Пётр Самотарж - Одиночество зверя
— Получается, нужно полностью изменить взгляд целого народ на мир? — удивилась Наташа.
— Получается, ничего не попишешь, — согласился Ладнов. — Вы ведь не станете отрицать благотворное влияние правды на человеческую природу. Нельзя постоянно жить во лжи и ждать всеобщего счастья. Для начала следует осознать себя в реальности, а не в фантазиях властей предержащих, только потом можно браться за совершенствование бытия.
— Но мой отец ответил бы, что именно вы и лжёте, а прав он.
— Разумеется, мне всегда именно так и отвечали. Мы об этом и говорим. Говорить правду всегда трудно, особенно в России. Но обратите внимание, Наташенька, официальная ложь регулярно рушится, и слишком поздно для спасения её блюстителей. Как вы понимаете, я весьма далёк от коммунистических убеждений, но говорю не о своих симпатиях, а о превратностях истории. До семнадцатого года власть преследовала социалистов, да и либералов не жаловала, и так продолжалось до тех пор, пока всё здание монархии не рухнуло. И вчерашние изгои стали властителями жизни. Став же ими, они немедленно стали гнобить монархистов и всё тех же либералов, а также собратьев-социалистов, но уже совсем другими методами, какие царским жандармам и не снились. Вчерашняя официальная правда обернулась кошмарной ложью. Потом рассыпалось так и не достроенное здание коммунизма, и вчерашняя кошмарная ложь вдруг оказалась правдой. Причём, если в девяностые превозносились идеи либерального лета семнадцатого года, сейчас на гребне волны вновь оказались идеалы монархического триединства самодержавия, православия и народности. Есть ли у нас основания рассчитывать на вечность сложившихся ныне принципов официальной лжи?
— Наверное, нет.
— Полностью согласен. Конечно, нет. Только, боюсь, правда вновь сама собой прорастёт через кровь, как и прежде. Между тем, для спасения народа от вечной карусели насилия над инакомыслящими власть должна просто признать за оппозицией право на легальное существование. А самое главное — признать, что оппозиция желает блага своей стране, а не стремится её разрушить на деньги иностранных посольств. Пока я у Покровского подобных идей не замечал. В смысле — в его публичных выступлениях. Понимаете, его реальные убеждения не имеют никакого значения, если он держит их при себе.
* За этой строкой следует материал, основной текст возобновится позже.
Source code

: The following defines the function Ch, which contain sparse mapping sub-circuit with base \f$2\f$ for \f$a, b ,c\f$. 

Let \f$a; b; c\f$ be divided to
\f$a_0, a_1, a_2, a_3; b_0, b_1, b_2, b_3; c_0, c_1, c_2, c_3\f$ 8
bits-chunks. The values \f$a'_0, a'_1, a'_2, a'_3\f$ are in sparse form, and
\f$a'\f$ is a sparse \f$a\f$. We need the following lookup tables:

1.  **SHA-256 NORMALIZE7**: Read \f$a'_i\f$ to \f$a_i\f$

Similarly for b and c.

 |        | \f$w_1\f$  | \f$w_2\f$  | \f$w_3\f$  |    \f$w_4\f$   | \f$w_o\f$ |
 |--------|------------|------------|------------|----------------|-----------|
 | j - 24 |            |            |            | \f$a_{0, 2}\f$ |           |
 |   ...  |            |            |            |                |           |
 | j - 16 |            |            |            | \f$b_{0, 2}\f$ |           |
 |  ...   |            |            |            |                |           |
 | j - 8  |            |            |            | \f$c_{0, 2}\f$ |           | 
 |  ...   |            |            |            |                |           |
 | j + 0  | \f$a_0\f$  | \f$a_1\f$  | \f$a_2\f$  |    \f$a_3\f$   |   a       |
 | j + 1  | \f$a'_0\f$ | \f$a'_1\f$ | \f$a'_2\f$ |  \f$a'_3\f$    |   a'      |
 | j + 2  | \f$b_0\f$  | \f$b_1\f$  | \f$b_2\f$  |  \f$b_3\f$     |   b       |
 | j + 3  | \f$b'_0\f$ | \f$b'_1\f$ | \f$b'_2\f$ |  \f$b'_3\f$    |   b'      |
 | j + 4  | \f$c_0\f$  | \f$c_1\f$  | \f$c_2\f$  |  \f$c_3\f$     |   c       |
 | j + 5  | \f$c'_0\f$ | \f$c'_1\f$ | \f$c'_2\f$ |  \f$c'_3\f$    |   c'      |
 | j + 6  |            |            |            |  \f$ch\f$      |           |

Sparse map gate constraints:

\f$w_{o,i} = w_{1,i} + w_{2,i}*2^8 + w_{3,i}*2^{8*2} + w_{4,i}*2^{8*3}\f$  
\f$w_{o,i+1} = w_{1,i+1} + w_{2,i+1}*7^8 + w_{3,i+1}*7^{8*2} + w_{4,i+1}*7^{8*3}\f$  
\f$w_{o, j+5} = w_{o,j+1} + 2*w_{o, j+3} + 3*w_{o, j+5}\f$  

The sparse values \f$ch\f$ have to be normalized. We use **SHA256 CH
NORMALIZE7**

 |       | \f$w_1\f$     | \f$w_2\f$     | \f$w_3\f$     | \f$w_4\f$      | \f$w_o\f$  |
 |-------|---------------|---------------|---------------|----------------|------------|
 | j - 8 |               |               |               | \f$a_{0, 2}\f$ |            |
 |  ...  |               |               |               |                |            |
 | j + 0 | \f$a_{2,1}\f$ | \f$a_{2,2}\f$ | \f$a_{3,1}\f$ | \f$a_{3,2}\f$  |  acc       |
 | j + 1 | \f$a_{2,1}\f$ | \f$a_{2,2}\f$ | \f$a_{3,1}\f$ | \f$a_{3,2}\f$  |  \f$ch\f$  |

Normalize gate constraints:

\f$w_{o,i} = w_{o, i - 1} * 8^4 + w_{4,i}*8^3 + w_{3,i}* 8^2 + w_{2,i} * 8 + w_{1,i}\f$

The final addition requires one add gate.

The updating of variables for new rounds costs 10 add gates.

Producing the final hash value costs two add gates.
— Вы думаете, в действительности он не считает нас врагами народа?
— Размах репрессий меньше, чем в самые вегетарианские периоды советской истории. Хотя, разумеется, хотелось бы избежать их вовсе. Он явно не считает нас смертельной угрозой, но почему? У меня нет агентов в ближайшем окружении генерала, и я не могу тайком пробраться в его сокровенные мысли. Возможно, просто считает нас интеллигентными слабаками-очкариками, которые не знают народа. Лично я подозреваю, что это он с ним не знаком — всю свою жизнь офицер, генерал, губернатор, президент. Да он с детства не разговаривал с людьми на равных. А я помню девяносто первый год и простенькую истину, что народ нельзя вечно держать в подчинении страшными историями о враждебном окружении.
— А вы видели Покровского живьём?
— Почему вы спрашиваете, Наташенька? Неужели тоже подпали под очарование власти? У вас ведь не перехватывает дух от мысли о личной встрече с самим носителем президентских полномочий? Ну да, пока премьерских, но, я думаю, он четыре года терпел унижения в качестве подчинённого своего бывшего подчинённого только ради одной-единственной цели — возвращения.
— У меня не перехватывает дух. Просто интересно. Если вы с Саранцевым спорили, почему бы вам и с Покровским не переговорить?
— Нет, я с ним не переговаривался. Даже по телефону. И письмами мы тоже не обменивались. У них ведь роли чётко распределены.
— У кого «у них»?
— У Покровского с Саранцевым. Генерал — отец народа, а его младший собрат представляет человеческое лицо власти для благополучного общения с Западом и беспокойной общественностью внутри России.
— Я это часто слышу и читаю, но кто может знать такие вещи наверняка?
— Наверняка — никто. Но пройдёт совсем немного времени, и вы убедитесь в моей правоте: Саранцев тихо и смирно отойдёт в сторону, то есть вернётся в премьерское кресло, а Покровский пойдёт на президентские выборы и, разумеется, победит на них, поскольку все остальные кандидаты будут выглядеть смешными чудаками с улицы, посягнувшими на святое.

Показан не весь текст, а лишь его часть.